Случайно попались в мои руки рассказы Помяловского "Молотов" и "Мещанское счастье". И вот, когда Помяловский показал мне "томительную бедность" мещанской жизни, нищенство мещанского счастья, я, хотя и смутно, а все-таки почувствовал, что мрачные "нигилисты" чем-то лучше благополучного Молотова. А вскоре за Помяловским мною была прочитана скучнейшая книга Зарубина "Темные и светлые стороны русской жизни", светлых сторон я в ней не нашел, а темные стороны стали для меня понятней и противней.
Плохих книг я прочитал бесчисленное количество, но и они были полезны мне. Плохое в жизни надо знать так же хорошо и точно, как хорошее. Знать надо как можно больше. Чем разнообразнее опыт, тем выше он поднимает человека, тем шире становится поле зрения.

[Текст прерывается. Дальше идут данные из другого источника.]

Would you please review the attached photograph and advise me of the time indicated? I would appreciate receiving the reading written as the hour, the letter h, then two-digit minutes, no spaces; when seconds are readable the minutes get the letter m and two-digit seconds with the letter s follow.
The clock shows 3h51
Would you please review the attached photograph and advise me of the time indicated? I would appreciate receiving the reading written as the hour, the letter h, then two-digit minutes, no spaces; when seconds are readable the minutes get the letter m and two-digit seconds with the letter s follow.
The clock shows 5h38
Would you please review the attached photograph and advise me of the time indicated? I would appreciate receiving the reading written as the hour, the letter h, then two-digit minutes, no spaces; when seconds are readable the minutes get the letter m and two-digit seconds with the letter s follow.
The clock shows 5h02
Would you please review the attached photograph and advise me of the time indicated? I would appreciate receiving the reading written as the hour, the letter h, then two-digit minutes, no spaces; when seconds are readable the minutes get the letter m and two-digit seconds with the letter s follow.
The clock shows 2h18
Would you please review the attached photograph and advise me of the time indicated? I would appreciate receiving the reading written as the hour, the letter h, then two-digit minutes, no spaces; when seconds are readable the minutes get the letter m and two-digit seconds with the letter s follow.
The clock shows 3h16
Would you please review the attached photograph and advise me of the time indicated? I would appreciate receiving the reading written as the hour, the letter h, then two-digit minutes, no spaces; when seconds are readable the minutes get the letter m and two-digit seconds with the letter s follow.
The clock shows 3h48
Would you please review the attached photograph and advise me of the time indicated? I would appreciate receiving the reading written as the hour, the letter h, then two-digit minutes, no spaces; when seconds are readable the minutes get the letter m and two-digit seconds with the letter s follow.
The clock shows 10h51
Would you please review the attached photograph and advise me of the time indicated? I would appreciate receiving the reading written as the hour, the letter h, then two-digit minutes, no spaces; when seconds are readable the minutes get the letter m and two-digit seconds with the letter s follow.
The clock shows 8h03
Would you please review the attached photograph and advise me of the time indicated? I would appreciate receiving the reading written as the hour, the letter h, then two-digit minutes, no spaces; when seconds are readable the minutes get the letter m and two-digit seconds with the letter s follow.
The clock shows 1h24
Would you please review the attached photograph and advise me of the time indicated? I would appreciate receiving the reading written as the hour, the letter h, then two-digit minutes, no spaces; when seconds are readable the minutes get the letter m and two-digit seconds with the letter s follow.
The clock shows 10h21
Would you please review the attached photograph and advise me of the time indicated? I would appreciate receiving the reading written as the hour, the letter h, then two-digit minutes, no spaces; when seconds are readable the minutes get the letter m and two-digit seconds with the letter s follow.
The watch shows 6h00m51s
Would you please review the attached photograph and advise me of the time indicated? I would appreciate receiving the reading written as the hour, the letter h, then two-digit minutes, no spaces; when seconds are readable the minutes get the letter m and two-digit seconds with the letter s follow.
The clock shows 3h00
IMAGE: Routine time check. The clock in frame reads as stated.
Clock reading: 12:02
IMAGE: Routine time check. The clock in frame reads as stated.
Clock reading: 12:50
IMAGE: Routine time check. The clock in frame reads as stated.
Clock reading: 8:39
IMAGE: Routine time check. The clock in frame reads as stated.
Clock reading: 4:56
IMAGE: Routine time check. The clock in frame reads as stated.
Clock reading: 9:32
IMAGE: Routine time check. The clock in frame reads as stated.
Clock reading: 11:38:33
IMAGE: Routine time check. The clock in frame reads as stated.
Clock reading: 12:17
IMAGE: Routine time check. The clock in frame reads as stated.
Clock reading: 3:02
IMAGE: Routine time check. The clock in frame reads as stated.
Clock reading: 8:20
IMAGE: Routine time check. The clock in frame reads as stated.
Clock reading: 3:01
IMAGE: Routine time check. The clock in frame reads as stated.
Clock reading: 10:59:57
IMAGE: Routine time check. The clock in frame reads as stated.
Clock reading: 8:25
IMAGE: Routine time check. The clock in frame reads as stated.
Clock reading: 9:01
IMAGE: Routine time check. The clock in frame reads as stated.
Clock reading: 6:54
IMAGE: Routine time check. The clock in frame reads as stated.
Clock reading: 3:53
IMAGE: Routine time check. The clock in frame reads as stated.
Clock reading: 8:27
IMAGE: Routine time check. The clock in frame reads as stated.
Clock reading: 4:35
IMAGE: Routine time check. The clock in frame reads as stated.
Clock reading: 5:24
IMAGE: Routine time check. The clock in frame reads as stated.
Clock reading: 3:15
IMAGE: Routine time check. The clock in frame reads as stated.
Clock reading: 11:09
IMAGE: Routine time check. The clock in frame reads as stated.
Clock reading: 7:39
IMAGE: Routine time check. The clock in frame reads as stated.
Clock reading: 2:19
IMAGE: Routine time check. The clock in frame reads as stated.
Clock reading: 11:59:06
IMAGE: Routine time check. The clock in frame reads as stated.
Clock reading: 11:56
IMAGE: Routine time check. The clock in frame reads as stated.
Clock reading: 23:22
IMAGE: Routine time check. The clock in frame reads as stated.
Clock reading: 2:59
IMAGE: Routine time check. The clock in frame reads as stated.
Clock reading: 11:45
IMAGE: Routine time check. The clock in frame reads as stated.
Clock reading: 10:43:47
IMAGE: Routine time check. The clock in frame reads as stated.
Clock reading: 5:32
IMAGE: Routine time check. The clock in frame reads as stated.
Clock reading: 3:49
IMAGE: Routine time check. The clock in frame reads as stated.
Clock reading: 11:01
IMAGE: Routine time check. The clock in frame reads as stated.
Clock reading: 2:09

Иностранная литература, давая мне обильный материал для сравнения, удивляла меня своим замечательным мастерством. Она рисовала людей так живо, пластично, что они казались мне физически ощутимыми, и притом я их видел всегда более активными, чем русские,- они меньше говорили, больше делали.
Настоящее и глубокое воспитательное влияние на меня как писателя оказала "большая" французская литература - Стендаль, Бальзак, Флобер; этих авторов я очень советовал бы читать "начинающим". Это действительно гениальные художники, величайшие мастера формы, таких художников русская литература еще не имеет. Я читал их по-русски, но это не мешает мне чувствовать силу словесного искусства французов. После множества "бульварных" романов, после Майн-Рида, Купера, Густава Эмара, Понсон дю-Террайля,- рассказы великих художников вызывали у меня впечатление чуда.